If you’re trying to slim down or maintain a trim figure, you probably already know it’s important to eat a healthy diet (think: lean protein, whole grains and plenty of produce), mind your portions and be active. (More on that here: 5 Simple Ways to Stay Slim.) But you might be surprised to learn that how you set up your kitchen can help—or hinder—your efforts too.
Here are six ways to subtly organize your kitchen to naturally help you make diet-friendly choices.
—Brierley Wright, M.S., R.D.
Research shows that the proximity and visibility of food increases your chance of eating that food. “Visibility is extremely important,” says David Just, Ph.D., an associate professor of behavioral economics at Cornell University. “Whatever you see first is what you’re likely to start thinking about.” So make the healthier, lower-calorie fare the first thing you see: fill the center shelf of your fridge with loads of fresh veggies (prewash and cut them so there’s one less “barrier” to digging in) or leave a stocked fruit bowl out on your counter.
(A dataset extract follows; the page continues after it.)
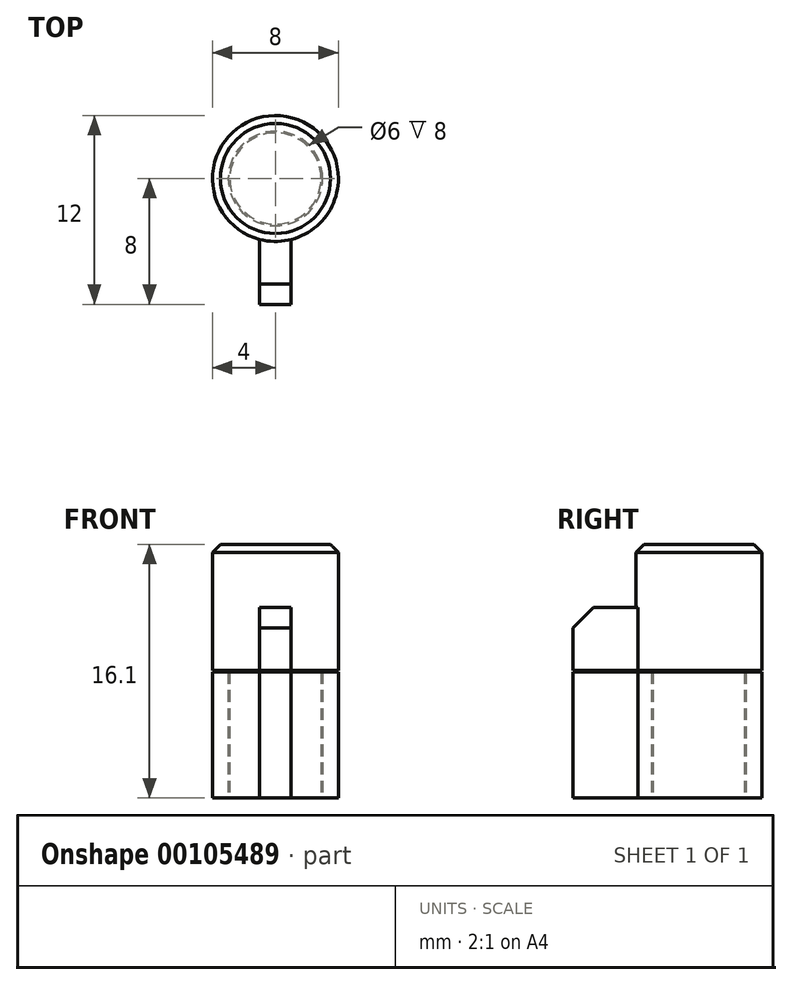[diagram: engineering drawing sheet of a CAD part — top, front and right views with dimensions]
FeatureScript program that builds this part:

Just as healthier foods should be easy to spot, less healthy ones should be stashed out of sight. One study—led by Brian Wansink of Cornell University’s Food and Brand Lab (and an EatingWell advisor)—found people wolf down more than twice as many chocolates when they’re right in front of them compared to when they’re farther away (six feet) and covered. Stash snacks like chips, cookies or cereal in a cabinet. People who do this tend to weigh 15 to 20 pounds less than people who store snacks on their kitchen counters, says David Just. And for good measure, you could tuck them away in opaque containers. The easiest way to avoid temptation: don’t bring sweets or unhealthy snacks home—or do it only on occasion.
Related: 3 Ways to Break Your Sugar Habit
Studies by Brian Wansink and others have shown that people eat more when they’re served food in or on larger dishes. Even nutrition experts—people trained in food and calories—overdo it. One of Wansink’s studies involved his nutrition students and colleagues at an ice cream social. When the nutritionists used larger bowls, they served and ate 31 percent more ice cream than those with smaller bowls. Try serving your ice cream in a small bowl (or maybe even a ramekin) to avoid an ice cream overload. You can apply this concept to your main meals, too, and use a 7-inch plate, which is about the size of a salad plate or child-size plate.
In the same ice cream social study, nutritionists who used the larger serving spoon served and ate 15 percent more ice cream. And—a double whammy—those who received a large bowl and a large serving spoon ate the most: 57% more than those with the smaller spoon and bowl combo. So dish up dinner (or breakfast or lunch) with your everyday silverware in place of oversized serving utensils.
Your preference for short, wide tumblers may also be sabotaging your diet. Here’s why: In a recent study of college students, as much as 30 percent more liquor was poured into tumblers than into highball glasses. Although this study looked only at alcoholic beverages, the concept could, in theory, apply to any drink that delivers calories—which is basically anything but water, club soda or diet drinks.
A new study published in Psychological Reports found that a relaxed environment increases satisfaction and decreases consumption by around 18 percent, or roughly 175 calories. Try softening the lights or put on a little background music—whatever helps melt away your anxiety or stress before you sit down to eat.